A power company has been ordered to rethink plans for a wind farm on a peat bog north of Swansea.
The Mynydd y Gwair plan in Felindre would have become Wales’ tallest onshore wind farm.
Appeal court judges in London overturned an earlier decision allowing the 19 turbine plan, and ruled in favour of the Welsh government.
Planning inspectors wanted the turbine plan rejected because of the impact on area’s peat bog habitat.
The developer, RWE npower renewables, had successfully challenged that decision in the High Court.
But on Thursday, three appeal court judges sitting in London quashed that earlier High Court ruling.
Lord Justice Pill said he supported the original assessment by Welsh planning inspectors and the wind farm should not be allowed because of “the harmful effect of the proposed development on the peat bog habitat”.

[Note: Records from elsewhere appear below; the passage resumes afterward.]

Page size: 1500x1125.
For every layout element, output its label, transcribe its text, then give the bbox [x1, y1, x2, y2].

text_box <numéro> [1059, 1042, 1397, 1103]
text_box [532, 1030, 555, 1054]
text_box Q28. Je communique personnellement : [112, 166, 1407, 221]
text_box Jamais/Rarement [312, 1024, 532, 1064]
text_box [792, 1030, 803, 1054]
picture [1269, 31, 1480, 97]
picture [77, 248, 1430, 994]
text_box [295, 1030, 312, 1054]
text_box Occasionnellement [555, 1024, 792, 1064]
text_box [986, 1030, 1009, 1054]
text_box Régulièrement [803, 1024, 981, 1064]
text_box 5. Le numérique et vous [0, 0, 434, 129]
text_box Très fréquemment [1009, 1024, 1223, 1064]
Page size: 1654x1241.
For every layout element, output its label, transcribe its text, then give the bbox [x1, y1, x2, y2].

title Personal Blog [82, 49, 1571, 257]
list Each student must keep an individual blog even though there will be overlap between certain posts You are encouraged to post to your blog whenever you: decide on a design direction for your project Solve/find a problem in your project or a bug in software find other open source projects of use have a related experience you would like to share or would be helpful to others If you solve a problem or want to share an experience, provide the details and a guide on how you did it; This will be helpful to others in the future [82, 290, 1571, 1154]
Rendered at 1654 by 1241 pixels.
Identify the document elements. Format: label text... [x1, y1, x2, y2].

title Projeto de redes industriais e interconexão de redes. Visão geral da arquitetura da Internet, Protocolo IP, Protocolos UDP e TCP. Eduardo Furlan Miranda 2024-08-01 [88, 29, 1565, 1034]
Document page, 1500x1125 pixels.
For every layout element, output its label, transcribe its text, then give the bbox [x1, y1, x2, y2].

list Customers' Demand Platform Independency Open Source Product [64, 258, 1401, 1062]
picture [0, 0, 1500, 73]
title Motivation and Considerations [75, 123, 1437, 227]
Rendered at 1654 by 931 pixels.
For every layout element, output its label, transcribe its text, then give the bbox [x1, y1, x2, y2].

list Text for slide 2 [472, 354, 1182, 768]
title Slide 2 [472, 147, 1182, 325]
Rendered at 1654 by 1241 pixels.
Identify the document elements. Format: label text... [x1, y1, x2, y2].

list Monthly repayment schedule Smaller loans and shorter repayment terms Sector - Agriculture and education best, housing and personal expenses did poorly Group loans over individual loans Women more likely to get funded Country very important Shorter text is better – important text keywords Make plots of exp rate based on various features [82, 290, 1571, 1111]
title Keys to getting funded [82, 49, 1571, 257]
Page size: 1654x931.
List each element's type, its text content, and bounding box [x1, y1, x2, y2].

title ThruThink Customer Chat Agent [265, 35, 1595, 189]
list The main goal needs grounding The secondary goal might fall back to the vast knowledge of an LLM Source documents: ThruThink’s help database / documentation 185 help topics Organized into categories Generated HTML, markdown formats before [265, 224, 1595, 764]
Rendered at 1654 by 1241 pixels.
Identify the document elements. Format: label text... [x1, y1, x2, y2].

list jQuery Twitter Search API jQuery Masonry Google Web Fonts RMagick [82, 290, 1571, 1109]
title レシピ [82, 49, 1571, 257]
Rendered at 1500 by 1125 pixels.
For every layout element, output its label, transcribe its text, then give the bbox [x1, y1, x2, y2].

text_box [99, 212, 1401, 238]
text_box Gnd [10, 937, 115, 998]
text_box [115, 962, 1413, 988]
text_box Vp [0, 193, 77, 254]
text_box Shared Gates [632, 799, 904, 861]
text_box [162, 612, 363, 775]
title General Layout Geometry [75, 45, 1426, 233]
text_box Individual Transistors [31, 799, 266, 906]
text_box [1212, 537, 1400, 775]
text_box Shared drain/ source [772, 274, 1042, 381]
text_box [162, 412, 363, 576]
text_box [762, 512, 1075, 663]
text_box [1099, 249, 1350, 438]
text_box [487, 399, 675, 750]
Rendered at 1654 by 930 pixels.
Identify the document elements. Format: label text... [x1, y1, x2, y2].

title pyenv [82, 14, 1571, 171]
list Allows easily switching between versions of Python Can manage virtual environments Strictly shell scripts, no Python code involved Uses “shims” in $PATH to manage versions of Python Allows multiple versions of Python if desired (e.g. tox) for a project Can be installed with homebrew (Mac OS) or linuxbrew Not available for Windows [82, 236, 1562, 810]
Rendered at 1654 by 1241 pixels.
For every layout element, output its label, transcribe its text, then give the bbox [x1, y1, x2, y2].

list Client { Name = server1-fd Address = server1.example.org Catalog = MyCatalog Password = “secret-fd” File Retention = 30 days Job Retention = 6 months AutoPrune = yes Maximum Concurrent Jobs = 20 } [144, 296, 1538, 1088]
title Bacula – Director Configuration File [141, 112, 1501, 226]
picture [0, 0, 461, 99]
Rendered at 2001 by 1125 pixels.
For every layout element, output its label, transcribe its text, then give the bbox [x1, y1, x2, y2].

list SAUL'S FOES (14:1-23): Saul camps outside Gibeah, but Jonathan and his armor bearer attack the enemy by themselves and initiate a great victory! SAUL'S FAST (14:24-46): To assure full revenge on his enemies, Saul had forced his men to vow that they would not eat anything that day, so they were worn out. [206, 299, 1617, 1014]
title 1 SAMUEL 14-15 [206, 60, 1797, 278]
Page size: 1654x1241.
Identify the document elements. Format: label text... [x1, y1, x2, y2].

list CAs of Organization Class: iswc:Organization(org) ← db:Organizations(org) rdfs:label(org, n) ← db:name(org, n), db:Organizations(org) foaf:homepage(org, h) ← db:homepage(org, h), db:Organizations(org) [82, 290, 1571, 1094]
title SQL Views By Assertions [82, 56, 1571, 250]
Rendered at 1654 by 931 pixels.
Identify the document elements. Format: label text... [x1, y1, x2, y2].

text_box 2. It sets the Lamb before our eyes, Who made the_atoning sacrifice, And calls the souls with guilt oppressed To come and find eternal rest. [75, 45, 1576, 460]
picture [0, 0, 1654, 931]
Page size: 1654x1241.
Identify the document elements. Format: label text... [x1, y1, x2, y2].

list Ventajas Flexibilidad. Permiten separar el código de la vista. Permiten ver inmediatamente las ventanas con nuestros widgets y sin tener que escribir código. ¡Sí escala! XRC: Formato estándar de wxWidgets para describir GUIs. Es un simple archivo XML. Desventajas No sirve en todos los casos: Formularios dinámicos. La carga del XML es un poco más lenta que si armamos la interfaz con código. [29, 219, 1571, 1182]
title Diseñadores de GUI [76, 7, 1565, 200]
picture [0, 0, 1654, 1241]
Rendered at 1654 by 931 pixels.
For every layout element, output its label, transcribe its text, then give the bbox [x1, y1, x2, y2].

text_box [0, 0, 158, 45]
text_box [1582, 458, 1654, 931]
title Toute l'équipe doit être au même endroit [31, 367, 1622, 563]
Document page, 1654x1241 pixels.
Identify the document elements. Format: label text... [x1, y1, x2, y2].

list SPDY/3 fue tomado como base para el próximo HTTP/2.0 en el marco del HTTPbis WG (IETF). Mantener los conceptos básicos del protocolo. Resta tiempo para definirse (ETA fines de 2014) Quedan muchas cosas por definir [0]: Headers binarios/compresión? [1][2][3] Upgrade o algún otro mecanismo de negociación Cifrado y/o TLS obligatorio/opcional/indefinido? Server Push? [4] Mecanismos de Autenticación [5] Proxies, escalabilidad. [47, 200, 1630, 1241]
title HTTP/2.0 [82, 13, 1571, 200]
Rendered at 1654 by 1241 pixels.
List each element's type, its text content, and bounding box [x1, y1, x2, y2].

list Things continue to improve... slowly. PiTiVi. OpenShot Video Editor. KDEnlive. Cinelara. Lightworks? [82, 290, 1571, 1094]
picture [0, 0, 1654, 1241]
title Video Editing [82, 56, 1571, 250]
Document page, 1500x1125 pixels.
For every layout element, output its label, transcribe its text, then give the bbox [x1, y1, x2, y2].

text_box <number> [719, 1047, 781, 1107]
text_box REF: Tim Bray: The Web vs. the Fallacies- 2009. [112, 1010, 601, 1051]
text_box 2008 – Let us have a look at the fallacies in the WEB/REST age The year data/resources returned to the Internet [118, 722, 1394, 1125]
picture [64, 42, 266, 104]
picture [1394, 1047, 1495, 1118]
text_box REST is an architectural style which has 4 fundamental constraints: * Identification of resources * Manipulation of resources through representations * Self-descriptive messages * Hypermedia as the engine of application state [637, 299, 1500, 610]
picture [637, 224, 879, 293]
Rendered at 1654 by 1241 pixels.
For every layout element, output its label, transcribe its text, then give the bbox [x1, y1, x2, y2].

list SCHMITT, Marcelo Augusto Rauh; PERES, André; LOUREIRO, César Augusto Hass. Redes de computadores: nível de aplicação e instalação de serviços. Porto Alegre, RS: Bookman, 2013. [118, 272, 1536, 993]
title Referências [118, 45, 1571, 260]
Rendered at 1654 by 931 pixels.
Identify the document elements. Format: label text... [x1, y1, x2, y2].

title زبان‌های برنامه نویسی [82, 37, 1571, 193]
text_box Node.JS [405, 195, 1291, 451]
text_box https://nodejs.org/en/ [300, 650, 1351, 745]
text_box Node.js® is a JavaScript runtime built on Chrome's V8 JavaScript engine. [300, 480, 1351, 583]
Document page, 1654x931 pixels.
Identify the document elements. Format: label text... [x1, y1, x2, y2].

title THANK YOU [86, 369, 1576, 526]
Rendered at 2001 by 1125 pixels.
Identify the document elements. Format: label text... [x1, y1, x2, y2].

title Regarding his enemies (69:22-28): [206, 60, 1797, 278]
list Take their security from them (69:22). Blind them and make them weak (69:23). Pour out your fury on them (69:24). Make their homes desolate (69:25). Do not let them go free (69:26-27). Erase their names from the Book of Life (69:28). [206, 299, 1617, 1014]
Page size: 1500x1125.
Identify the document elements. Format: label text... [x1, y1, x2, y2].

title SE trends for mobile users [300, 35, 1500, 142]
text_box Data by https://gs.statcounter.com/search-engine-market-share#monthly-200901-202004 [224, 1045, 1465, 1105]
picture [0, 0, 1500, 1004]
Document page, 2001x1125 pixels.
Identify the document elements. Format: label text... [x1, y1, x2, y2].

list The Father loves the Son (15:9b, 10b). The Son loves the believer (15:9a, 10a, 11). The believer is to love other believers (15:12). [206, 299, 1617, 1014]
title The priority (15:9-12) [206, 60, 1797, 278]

The proposals for the wind farm at Mynydd y Gwair have been the focus of a long running dispute.
The original plans were rejected by Swansea councillors after it emerged that the 19 turbines would rise to a height of up to 127m (416ft).
It led to a public inquiry, which again rejected the plans, before a High Court judge agreed to the proposals in July last year.
However, the latest court ruling blocking the development is unlikely to be the end of the fight against the wind farm.
The appeal court said it recognised that a wind farm would be acceptable on the current site, if harm to the peat land could be avoided.
The judges said it was now up to the energy company to come up with new plans to reposition the wind turbines and access roads, and submit a fresh planning application for the project.